Yo le repito en la misma lengua lo que acabo de decirle en inglés a la mayor Kaufmann: que soy novelista y que vine a informarme para escribir un libro. Ella no dice nada, pero se me queda mirando hasta que la mayor Kaufmann, desde su silla en un rincón de la sala, dice servicial en su excelente inglés:
—Ya puedes sentarte, Brigitte.
Entonces Brigitte se sienta, elegante y con la espalda recta, como la buena colegiala alemana que evidentemente ha decidido ser. Yo tenía pensado intercambiar unas cuantas trivialidades con ella para iniciar la conversación, pero no se me ocurre ninguna, de modo que voy directo al grano con un par de preguntas torpes como: ¿en retrospectiva, te arrepientes de tus actos, Brigitte?, o ¿qué te impulsó hacia la senda del radicalismo?
No parece creer que mis preguntas merezcan respuesta. Prefiere quedarse en silencio, con las manos apoyadas sobre la mesa, mirándome a los ojos con una mezcla de desprecio y perplejidad.
La mayor Kaufmann viene en mi ayuda.
—¿No te gustaría contarle cómo te integraste en el grupo, Brigitte? —le sugiere en un inglés que recuerda al de una institutriz extranjera.

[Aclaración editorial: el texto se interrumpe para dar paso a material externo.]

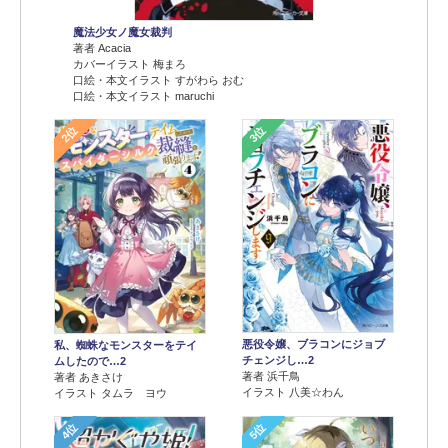
魔法少女ノ魔女裁判
著者 Acacia
カバーイラスト 梅まろ
口絵・本文イラスト すがわら おむ
口絵・本文イラスト maruchi
2位
3位
悪役令嬢、ブラコンにジョブ
私、蜘蛛なモンスターをテイ
チェンジし…2
ムしたので…2
著者 浜千鳥
著者 あきさけ
イラスト 八美☆わん
イラスト タムラ ヨウ
4位
5位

Brigitte no parece oírla. Me mira de arriba abajo de manera metódica e incluso insolente. Cuando finaliza su examen, su expresión me dice todo lo que necesito saber: soy otro embrutecido lacayo de la burguesía represora, un turista del terror, un hombre a medias, en el mejor de los casos. ¿Por qué va a tomarse la molestia de hablarme? Pero se la toma de todos modos. Hará una breve declaración de principios —dice—, quizá no para mí, sino para ella misma. Desde el punto de vista intelectual, podría definirse como comunista —reconoce—, pero no necesariamente en el sentido soviético. Prefiere no verse limitada por una única doctrina. Su misión es despertar a la adormilada burguesía, de la que sus padres son —en su opinión— excelentes ejemplos. Su padre muestra algunos signos de empezar a entender; su madre, todavía no. Alemania occidental es un país nazi dirigido por fascistas burgueses de la generación de Auschwitz. El proletariado no hace más que seguir su ejemplo.

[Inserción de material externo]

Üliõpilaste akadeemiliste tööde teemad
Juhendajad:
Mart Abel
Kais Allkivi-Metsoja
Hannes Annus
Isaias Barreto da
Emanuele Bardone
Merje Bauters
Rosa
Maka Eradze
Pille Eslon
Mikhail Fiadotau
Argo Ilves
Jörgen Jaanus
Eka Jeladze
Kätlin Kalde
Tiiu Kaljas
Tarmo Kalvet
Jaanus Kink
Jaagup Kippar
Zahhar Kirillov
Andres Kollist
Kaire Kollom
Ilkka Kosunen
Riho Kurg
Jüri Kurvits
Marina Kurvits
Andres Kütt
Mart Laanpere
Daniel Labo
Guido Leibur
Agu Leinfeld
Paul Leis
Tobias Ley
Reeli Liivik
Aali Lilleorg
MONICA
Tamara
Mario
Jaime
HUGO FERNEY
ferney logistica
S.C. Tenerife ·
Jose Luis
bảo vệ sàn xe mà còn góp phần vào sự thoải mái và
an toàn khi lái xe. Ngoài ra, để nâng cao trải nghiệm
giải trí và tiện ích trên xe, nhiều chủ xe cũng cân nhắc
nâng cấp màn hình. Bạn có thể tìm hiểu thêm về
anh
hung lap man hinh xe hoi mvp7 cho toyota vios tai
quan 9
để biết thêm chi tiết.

Vuelve al tema de sus padres. Espera poder convencerlos, especialmente a su padre. Ha pensado mucho en lo que hará para derribar las barreras subconscientes que ha dejado en ellos el nazismo. Me pregunto si es su manera de decirme en clave que echa de menos a sus padres, o incluso que los quiere, y que pasa los días y las noches terriblemente preocupada por ellos. Como para corregir cualquier pensamiento teñido de sentimentalismo burgués, me recita la lista de los profetas que la guían: Habermas, Marcuse, Frantz Fanon y dos o tres más cuyos nombres no he oído nunca. A partir de ahí, diserta sobre los males del capitalismo armado, la remilitarización de Alemania occidental, el apoyo imperialista de Estados Unidos a dictadores fascistas como el sah de Irán y otros asuntos en los que habría podido darle la razón si hubiera mostrado un mínimo interés por mis opiniones.

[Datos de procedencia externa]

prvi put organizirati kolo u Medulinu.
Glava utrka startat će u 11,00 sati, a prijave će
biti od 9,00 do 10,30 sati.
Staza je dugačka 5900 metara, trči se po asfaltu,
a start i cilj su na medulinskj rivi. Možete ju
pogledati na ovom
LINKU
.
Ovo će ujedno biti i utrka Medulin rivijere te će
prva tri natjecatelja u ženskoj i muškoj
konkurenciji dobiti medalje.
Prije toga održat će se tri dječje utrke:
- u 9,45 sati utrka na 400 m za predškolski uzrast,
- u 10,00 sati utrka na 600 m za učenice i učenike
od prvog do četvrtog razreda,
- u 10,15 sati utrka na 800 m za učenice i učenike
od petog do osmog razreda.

—Y ahora, por favor, mayor Kaufmann, me gustaría volver a mi celda.
Con otra irónica inclinación de la cabeza, tras estrecharme la mano, les indica a las carceleras que ya se la pueden llevar.
La mayor Kaufmann no se ha movido de su puesto en el rincón de la sala, ni yo del mío ante la mesa, frente a la silla vacía de Brigitte. El silencio entre los dos se hace un poco extraño. Es como si ambos estuviéramos emergiendo de la misma pesadilla.
—¿Consiguió lo que quería? —pregunta la mayor Kaufmann.
—Sí, gracias. Fue muy interesante.
—Hoy Brigitte estaba un poco confusa, diría yo.
A lo que yo respondo que sí y que en realidad, para ser sincero, yo también me siento un poco confuso. Sólo en ese momento me doy cuenta de que estamos hablando en alemán y de que la mayor Kaufmann lo habla sin ningún acento distintivo, ya sea yidis o de otro tipo. Ella nota mi sorpresa y responde a la pregunta que no le he formulado.
—Con ella solamente hablo en inglés —me explica—. En alemán, nunca. Ni una palabra. Si la oyera hablar en alemán, no podría responder de mí misma. Estuve en Dachau, ¿sabe?